Data from different fields of knowledge, including genetics, support an Asian origin of nowadays Native Americans. Migrants from Asia settled Beringia, an empty land mass of about 1 million km2 exposed due to the last glacial maximum in the end of Pleistocene (Bortolini et al. 2003). They remained there for at least 5000 years; enough time in which numerous autochthonous mutations found only in Native Americans may have arisen (Bortolini et al. 2003, 2014; Fagundes et al. 2008; González-José et al. 2008). After the disappearance of Beringia and the emergence of Bering Strait, this particular population entered and colonized the America (González-José et al. 2008; Bortolini et al. 2014). Then, it is possible to speculate that the origin of SCA10 mutation may have occurred in this Beringian population, considering the wide distribution of the disease in the American continent.

Further, there is a higher level of genetic diversity and a lower level of population structure in Western South America (Andean area) when compared to Eastern South America (Amazonia, Chaco, and Brazilian Central Plateau; Fagundes et al. 2008; Tarazona-Santos et al. 2001). This may explain a relatively higher diversity of Peruvian haplotypes associated with the SCA10 mutation when compared to Brazilian families, since the latter have shown two different haplotypes 19-CGGC-14 and 19-CGGC-18 associated with SCA10 mutation. The 19-CGGCG-18 is different from the most common haplotype by a four-repeat unit in the D22S1140 marker as a result of a relatively common event in STRs represented by gain or loss of repeat units.

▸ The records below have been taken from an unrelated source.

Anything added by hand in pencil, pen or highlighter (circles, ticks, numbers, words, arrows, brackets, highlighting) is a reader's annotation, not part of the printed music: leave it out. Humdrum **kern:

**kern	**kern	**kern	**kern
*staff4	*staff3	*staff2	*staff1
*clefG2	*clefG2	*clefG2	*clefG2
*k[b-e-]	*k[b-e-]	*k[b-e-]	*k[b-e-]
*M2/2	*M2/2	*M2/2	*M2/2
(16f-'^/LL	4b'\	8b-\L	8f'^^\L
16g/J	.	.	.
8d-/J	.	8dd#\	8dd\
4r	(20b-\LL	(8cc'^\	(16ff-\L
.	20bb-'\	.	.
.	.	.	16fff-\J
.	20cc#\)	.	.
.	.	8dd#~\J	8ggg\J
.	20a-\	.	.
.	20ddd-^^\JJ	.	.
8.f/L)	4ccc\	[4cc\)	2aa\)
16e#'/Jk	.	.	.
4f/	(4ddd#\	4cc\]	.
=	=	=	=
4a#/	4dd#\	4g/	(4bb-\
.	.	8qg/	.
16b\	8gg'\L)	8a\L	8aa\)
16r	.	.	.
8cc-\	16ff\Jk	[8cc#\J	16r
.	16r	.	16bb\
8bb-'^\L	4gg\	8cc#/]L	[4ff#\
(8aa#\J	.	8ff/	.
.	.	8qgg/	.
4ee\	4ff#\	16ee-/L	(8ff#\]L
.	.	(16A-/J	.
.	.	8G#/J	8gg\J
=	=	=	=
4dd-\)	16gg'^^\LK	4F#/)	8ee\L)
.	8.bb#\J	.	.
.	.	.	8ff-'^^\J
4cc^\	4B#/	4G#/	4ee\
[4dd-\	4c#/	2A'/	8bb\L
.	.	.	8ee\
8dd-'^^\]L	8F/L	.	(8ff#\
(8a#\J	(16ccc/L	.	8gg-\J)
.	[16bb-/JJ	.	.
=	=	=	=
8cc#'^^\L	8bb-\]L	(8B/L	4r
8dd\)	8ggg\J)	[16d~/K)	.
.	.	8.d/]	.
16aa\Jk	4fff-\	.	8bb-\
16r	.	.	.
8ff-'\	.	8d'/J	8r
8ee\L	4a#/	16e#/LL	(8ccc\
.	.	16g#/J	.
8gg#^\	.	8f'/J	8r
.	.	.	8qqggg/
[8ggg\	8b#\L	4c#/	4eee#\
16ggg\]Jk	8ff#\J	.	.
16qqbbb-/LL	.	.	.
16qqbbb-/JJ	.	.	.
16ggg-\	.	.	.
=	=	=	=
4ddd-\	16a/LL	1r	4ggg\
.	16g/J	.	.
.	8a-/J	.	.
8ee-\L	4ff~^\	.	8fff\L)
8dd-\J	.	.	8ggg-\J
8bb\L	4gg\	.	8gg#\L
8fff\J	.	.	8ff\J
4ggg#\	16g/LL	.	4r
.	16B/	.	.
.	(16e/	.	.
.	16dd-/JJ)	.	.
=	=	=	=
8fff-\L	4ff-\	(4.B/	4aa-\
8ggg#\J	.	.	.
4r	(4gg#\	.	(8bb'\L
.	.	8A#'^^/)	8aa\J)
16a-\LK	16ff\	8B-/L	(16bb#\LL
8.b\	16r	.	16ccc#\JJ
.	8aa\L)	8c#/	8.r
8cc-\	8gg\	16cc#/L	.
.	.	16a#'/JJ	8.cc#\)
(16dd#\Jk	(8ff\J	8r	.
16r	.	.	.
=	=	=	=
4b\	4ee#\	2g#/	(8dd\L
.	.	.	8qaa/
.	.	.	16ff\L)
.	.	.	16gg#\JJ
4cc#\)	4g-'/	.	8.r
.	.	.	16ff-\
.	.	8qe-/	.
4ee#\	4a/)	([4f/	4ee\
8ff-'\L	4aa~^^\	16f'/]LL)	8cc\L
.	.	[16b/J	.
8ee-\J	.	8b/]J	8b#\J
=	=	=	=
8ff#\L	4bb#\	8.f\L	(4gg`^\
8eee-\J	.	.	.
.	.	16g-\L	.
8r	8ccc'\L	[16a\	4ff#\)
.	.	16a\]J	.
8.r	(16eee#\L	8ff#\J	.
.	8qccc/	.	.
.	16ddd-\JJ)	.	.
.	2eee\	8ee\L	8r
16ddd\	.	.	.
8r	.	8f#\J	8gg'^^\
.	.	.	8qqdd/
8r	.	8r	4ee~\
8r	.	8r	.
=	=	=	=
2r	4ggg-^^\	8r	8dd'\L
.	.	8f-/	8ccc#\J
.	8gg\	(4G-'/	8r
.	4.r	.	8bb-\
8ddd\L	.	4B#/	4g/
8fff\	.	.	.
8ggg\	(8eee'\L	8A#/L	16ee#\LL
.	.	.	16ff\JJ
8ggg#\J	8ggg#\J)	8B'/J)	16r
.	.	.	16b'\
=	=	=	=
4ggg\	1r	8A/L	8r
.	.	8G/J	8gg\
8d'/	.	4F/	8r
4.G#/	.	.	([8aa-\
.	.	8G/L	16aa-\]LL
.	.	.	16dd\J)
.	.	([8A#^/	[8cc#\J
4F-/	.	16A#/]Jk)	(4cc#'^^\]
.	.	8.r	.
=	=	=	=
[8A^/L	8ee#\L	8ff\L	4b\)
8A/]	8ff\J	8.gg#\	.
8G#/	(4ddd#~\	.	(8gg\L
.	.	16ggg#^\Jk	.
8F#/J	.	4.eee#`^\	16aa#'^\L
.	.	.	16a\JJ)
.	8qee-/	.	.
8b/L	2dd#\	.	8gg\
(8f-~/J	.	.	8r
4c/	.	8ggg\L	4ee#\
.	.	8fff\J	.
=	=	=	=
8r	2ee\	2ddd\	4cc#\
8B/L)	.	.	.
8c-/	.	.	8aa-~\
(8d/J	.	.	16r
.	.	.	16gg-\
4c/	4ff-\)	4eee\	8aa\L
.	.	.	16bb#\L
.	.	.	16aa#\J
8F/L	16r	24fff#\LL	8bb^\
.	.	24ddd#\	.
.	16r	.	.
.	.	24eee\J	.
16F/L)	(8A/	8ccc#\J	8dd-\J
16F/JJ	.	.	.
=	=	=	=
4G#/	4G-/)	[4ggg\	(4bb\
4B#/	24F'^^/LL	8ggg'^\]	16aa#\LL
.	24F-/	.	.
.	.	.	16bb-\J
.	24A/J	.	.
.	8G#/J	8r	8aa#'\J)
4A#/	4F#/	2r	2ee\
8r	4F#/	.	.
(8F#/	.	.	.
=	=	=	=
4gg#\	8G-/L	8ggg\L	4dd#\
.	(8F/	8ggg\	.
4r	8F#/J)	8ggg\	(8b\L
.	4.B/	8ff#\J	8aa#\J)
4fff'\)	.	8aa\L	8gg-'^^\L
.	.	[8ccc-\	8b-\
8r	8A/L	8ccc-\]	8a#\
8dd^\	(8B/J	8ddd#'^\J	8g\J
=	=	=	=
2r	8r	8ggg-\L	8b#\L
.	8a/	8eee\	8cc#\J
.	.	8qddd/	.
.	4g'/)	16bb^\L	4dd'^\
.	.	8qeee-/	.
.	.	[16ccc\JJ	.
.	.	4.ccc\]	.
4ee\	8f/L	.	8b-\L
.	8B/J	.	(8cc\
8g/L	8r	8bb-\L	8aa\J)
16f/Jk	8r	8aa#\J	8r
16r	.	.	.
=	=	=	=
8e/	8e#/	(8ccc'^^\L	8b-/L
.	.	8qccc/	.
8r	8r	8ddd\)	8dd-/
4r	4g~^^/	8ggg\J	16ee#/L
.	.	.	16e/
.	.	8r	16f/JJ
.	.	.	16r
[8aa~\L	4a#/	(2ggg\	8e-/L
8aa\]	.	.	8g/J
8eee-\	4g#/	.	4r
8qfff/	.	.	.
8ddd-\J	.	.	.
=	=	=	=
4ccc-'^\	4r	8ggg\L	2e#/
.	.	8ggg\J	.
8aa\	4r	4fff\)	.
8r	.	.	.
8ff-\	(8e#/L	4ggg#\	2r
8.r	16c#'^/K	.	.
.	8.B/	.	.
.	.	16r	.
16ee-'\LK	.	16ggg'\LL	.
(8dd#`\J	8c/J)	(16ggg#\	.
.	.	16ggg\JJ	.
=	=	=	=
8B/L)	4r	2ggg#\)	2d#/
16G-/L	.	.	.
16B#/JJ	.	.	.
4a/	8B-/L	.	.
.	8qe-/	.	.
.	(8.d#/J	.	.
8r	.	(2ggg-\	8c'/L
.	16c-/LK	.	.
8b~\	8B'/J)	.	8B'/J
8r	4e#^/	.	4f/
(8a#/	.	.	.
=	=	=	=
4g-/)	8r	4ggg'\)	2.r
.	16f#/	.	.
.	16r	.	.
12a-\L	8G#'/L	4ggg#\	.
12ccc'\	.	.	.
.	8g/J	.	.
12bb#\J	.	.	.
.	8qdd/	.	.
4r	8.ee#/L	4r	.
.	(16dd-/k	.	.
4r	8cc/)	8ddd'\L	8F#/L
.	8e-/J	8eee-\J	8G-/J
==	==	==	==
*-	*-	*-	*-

CGGC haplotype lineage networks were constructed in order to improve the understanding of the phylogenetic relationship among haplotypes associated with SCA10. Similar pattern was observed among groups, demonstrating a unimodal-like pattern (Fig. 3). This type of pattern is expected to be observed in networks of patients with same mutation origin, while different mutation origins generate a bimodal-like pattern.

We should take into consideration that haplotypes H2 and H3 are also found in other populations throughout the world despite their high prevalence in Native Americans. Unfortunately, there are no exclusive genetic markers of Native American along the chromosome region assessed in this study that could give undoubtedly information about the SCA10 geographical origin. Considering this limitation, additional studies should focus in evaluating the individual genetic ancestry of family members carrying the most common haplotype by employing different approaches to further assess the founder effect for SCA10 in America.

The present data are the most extensive study ever performed addressing the SCA10 ancestral origin and including a large number of SCA10 families from two different geographical regions in South America. To date, the ancestry of the mutation was hypothesized based on theoretical evidence only. We provide here additional molecular evidence that supports a unique Amerindian common origin for SCA10 mutation.